The DeepHealth toolkit is presented here as a new and emerging software framework that provides European industry and research institutions with deep learning and computer vision functionalities. To cope with huge and constantly growing data sets, the toolkit has been designed to leverage hybrid and heterogeneous HPC + cloud architectures in which either all or some of the worker nodes are equipped with hardware accelerators (e.g., GPUs, FPGAs). The distributed execution of learning and inference processes is done by the runtime of the DeepHealth toolkit in a transparent manner to the common user, i.e., computer and data scientists who do not need a deep understanding of parallel programming, HPC, deep learning or cloud architectures.

The two libraries at the core of the toolkit can be easily integrated into existing software applications/platforms that European companies (SMEs and large industry) have developed to deploy AI-based solutions in any sector (e.g., decision support systems that clinicians can use to diagnose), and can be used to boost the development of new platforms and solutions.

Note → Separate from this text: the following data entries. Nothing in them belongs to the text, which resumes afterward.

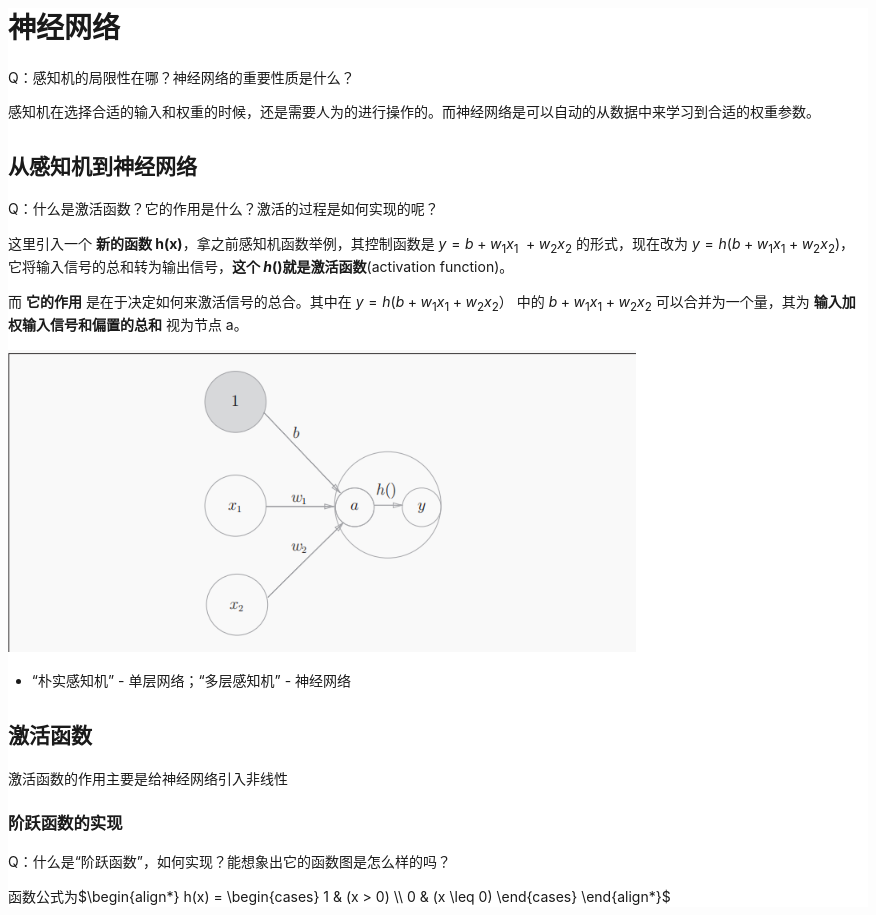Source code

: # 神经网络

Q：感知机的局限性在哪？神经网络的重要性质是什么？

感知机在选择合适的输入和权重的时候，还是需要人为的进行操作的。而神经网络是可以自动的从数据中来学习到合适的权重参数。

## 从感知机到神经网络

Q：什么是激活函数？它的作用是什么？激活的过程是如何实现的呢？

这里引入一个 **新的函数 h(x)**，拿之前感知机函数举例，其控制函数是 $y=b+w_1x_1~+w_2x_2$ 的形式，现在改为 $y = h(b+w_1x_1+w_2x_2)$，它将输入信号的总和转为输出信号，**这个 $h()$就是激活函数**(activation function)。

而 **它的作用** 是在于决定如何来激活信号的总合。其中在 $y = h(b+w_1x_1+w_2x_2）$ 中的 $b+w_1x_1+w_2x_2$ 可以合并为一个量，其为 **输入加权输入信号和偏置的总和** 视为节点 a。

<img src="./神经网络.assets/image-20250120231612892.png" alt="image-20250120231612892" style="zoom: 80%;" />

- “朴实感知机” - 单层网络；“多层感知机” - 神经网络

## 激活函数

激活函数的作用主要是给神经网络引入非线性

### 阶跃函数的实现

Q：什么是“阶跃函数”，如何实现？能想象出它的函数图是怎么样的吗？

函数公式为$\begin{align*}
h(x) = 
\begin{cases}
1 & (x > 0) \\
0 & (x \leq 0)
\end{cases}
\end{align*}$
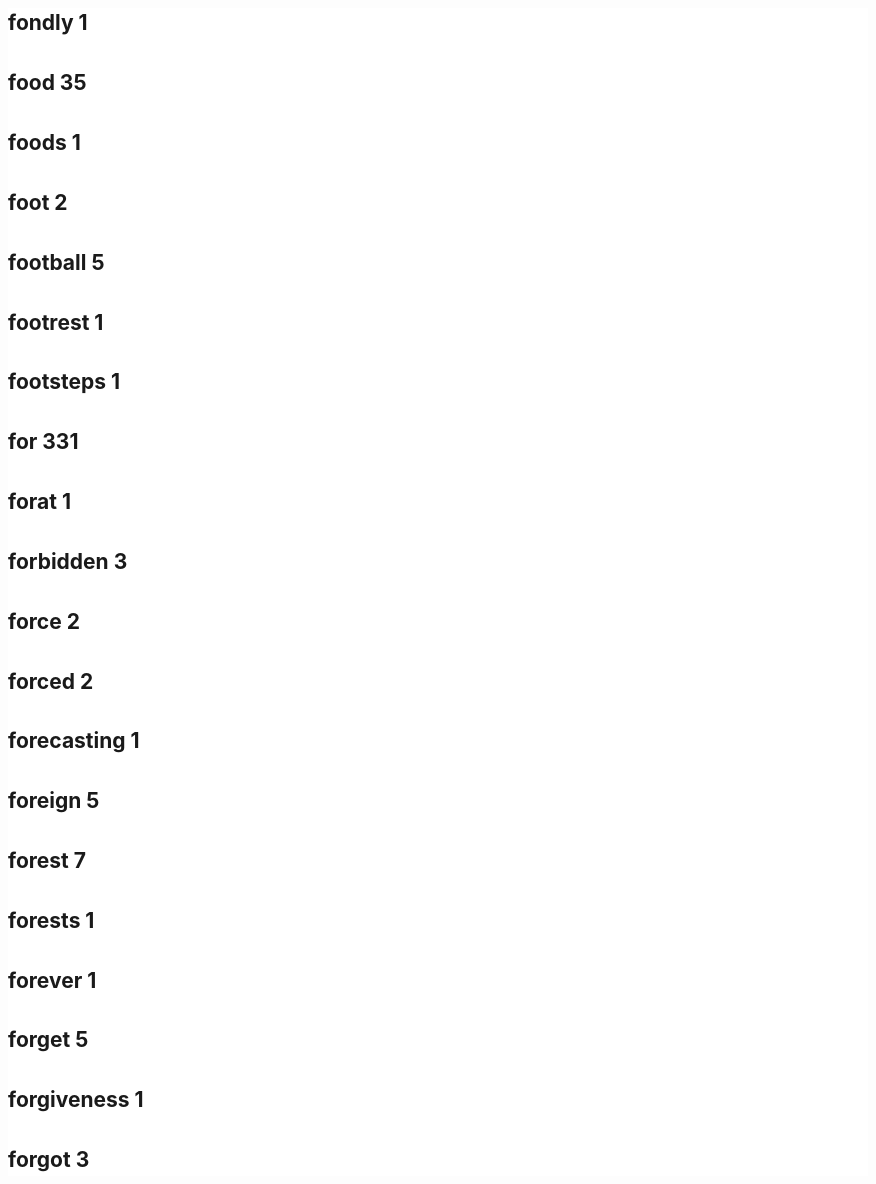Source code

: ## fondly	1

## food	35

## foods	1

## foot	2

## football	5

## footrest	1

## footsteps	1

## for	331

## forat	1

## forbidden	3

## force	2

## forced	2

## forecasting	1

## foreign	5

## forest	7

## forests	1

## forever	1

## forget	5

## forgiveness	1

## forgot	3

All the components of the toolkit are free and open-source software available on public repositories.

In order to foster the use of the DeepHealth toolkit, the authors have introduced the potential user to all the toolkit components and how to integrate the libraries in existing or new software applications. It is worth mentioning that, thanks to pre-built Docker images including all components with all dependencies satisfied, data scientists only need to provision Docker containers according to their needs.

The toolkit constitutes a contribution from Europe in Artificial Intelligence and smart big data analytics. Besides all the features introduced in this chapter (free and open-source framework, easy to use, portable to different architectures, wide application scope), it contributes to reducing the bottlenecks in turning AI into an enabling technology for Science (e.g., provides a way to reduce the complexity of numerical methods used in scientific environments), bringing closer the separate worlds of AI and HPC. Furthermore, it is expected to boost the adoption of AI and HPC technologies by the industry. The toolkit paves the way towards the offering of AI coupled with HPC as a service, which could be a game changer aspect in order to reach a greater number of companies. On the one hand, it offers improvements for companies that only have temporary needs for high-performance computing resources, which will be able to improve their productivity by developing their own AI solutions, and on the other hand, it could unlock the development of novel applications that need to run computationally intensive processes regularly.